I’ve got it down now. I crack the egg into the small stainless steel frying pan that’s been warming up over low heat. It takes a bit longer to cook this way but it makes for a superior over-easy egg. There’s nobody else here so I have the time.
Funny how after shunning breakfast for nearly my entire adult life, here I am making a sacred ritual out of frying an egg in the morning. It’s also kind of funny to have the house to myself most mornings after seven years of having small children under foot almost all the time. But I do, every morning for about two hours, barring illness which has been nearly constant around here for the past couple of weeks. And then, once my two hours are up, I’m back to juggling emails, lunches, potty training accidents, homework, housework, and assorted other never-ending tasks.

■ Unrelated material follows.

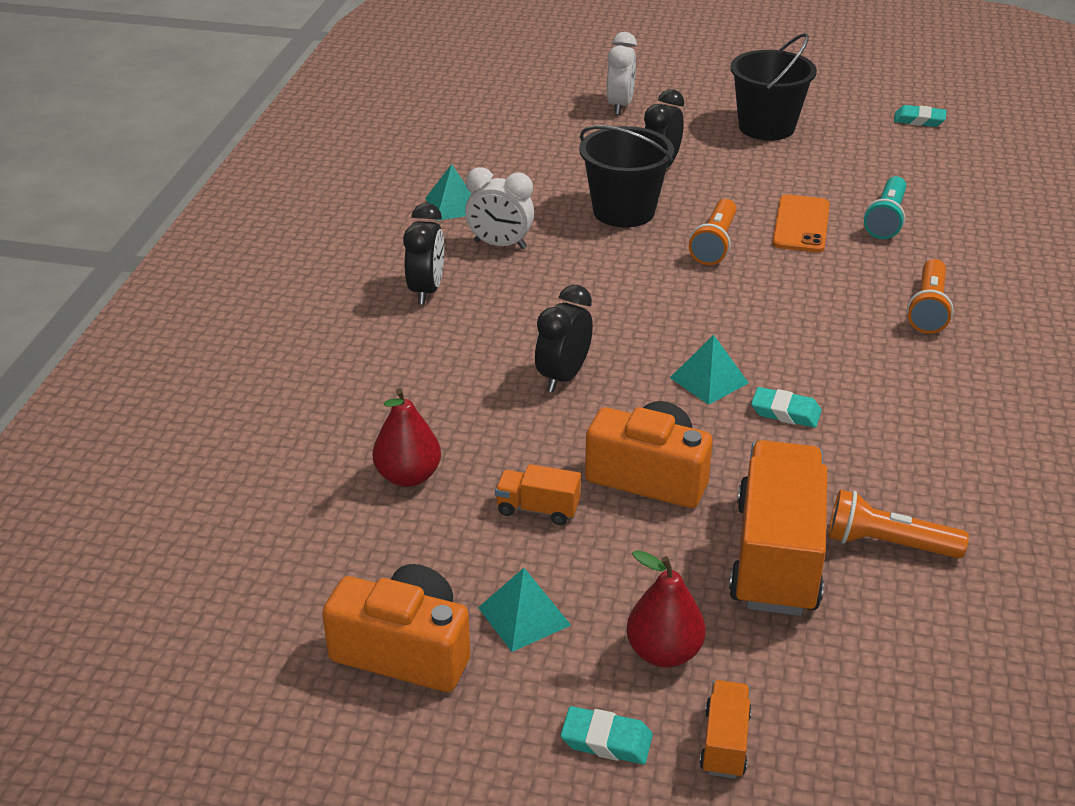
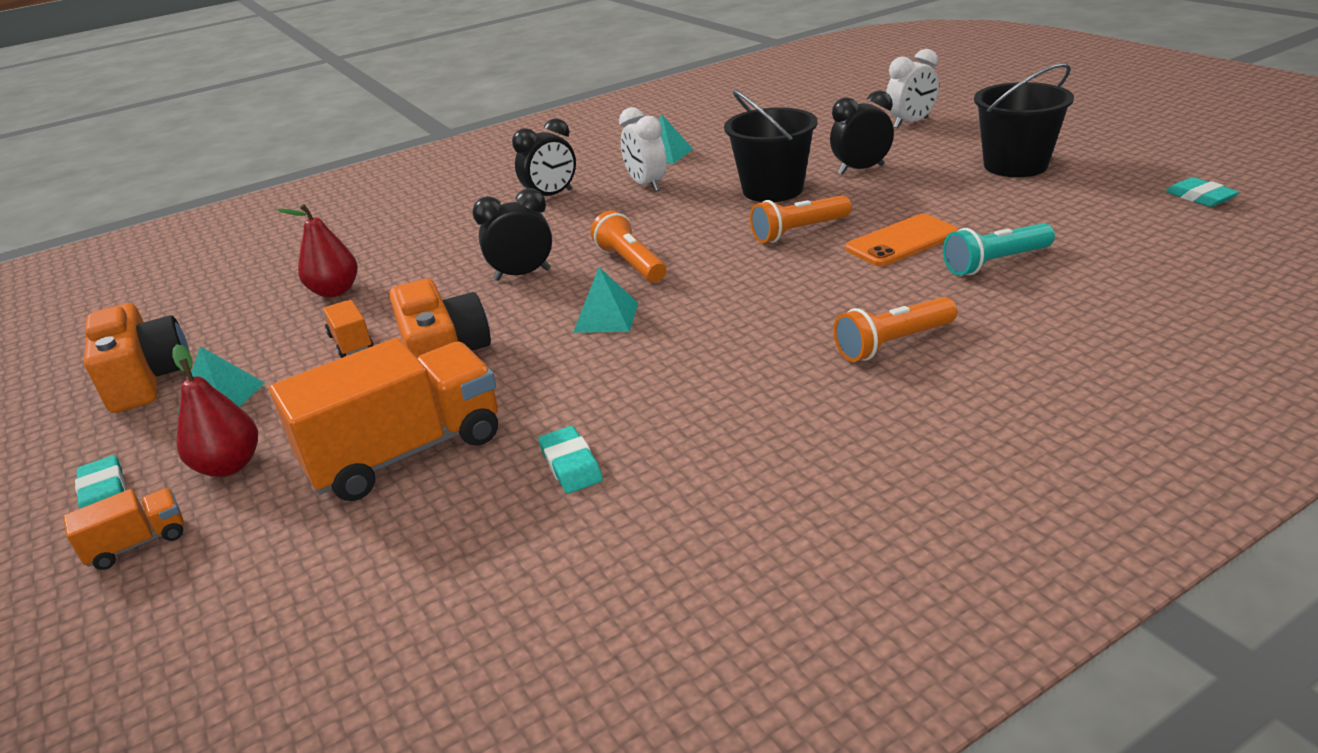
camera: 50 degrees right, 5 degrees down
turquoise eraser [751,387,822,428] -> turquoise eraser moved to [538,426,603,493]
orange flashlight [828,490,969,559] -> orange flashlight moved to [591,210,666,282]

I looked at that egg this morning, egg whites nearly firm, quite ready to flip. I nudged an edge loose with the spatula and watched it slide around effortlessly. It would be the easiest thing to ease it over with the spatula and slide it onto a piece of toast a minute later, the perfect just-barely-oozing egg. Instead, I put down the spatula and picked up the frying pan. One, two, three, I moved the pan in small circles getting the egg to turn so the yolk was closest to me. Then I jerked it forward, the egg flipping up ever so slightly and landing in a mangled mess in the pan.
“Oh for fuck’s sake.”
I plonked it onto a cold piece of toast, splashed some milk into my coffee and headed down to the office.
You know, they say blogging is dead. I mean, I’ve heard that being said generally, though I don’t have any sources to link to. Facebook’s the new personal blogging. Or people only go into blogging to make money and get free stuff. It’s all true. Social media and smartphones have made the internet more accessible. They’ve given everyone more outlets. And it’s easier than ever for anybody to take decent pictures and upload them to a blog to try to turn their hobby into a business.
Hell, my motives haven’t always been pure. I blog for money and exposure and the instant gratification you can only get from 37 Facebook likes, five shares, two retweets, seven favourites and three actual blog comments. This blog has been a space to chronicle my experience of parenthood and to capture some of our family memories. It’s occasionally a place to open up and air my true feelings and often a place to wring some humour out of my tears. It’s been a great means of growing as a writer and developing my voice and also offers me a platform for sharing big, important opinions. It’s been a bit of everything, but I’ve been worried that it’s been slipping away.
Those couple hours every morning and the chunks stolen away during the afternoon and after bedtime are swallowed whole by paid gigs that I hoard desperately, always scrambling around looking for more, afraid they’ll disappear forever if I stop to catch my breath.
But blogging isn’t dead. I had a room full of bright, funny, heartwarming and talented writers share their stories at my last Diaries and Dissent open mic blog reading event. Blogging is alive and well; it’s just harder to see past all the pictures of mason jar salads and Buzzfeed quizzes. And maybe I stopped looking.
And I need to breathe. I don’t know how long this blog will be around, but as long as I’m holding onto the URL and bothering to delete those spam comments, it’s mine and I want it to be good. As I said to a friend the other day, “I don’t want to go out on a tidal wave of advertorial.” I want to keep telling stories.
So I’ll start with my fried egg on toast this morning and see where that takes us.
3 replies on “Putting up stories”
Ugh, sad but true – I scroll to the bottom of almost every post I click on to see if I am about to read a sponsored post before I even begin. The sponsored part does not make it an inherently bad post, but I don’t trust the bloggers anymore to just be writing for the story of it. Blogging might not be dead, but it sure has become something different.
I think there are still people writing stories but it’s hard to find them. Also, I agree that it’s the not knowing that makes sponsored posts even worse. There are (a very few) bloggers whose sponsored posts I’ll still read, but I’ll stop coming back if that’s all there is.
Personal blogging is far from dead. It’s just not done at the same frenetic pace that most online spaces sustain. Way back in the early days of my site, I posted a lot but most entries were short. Now I want my blog posts to be meaty cuz I’m posting small stuff and photos in other places. There’s no shame in short and it’s hard to remember that when you want to share capital-W Writing and just don’t have the time to get your shit together. (“You” means me here -I’m projecting pretty hard.)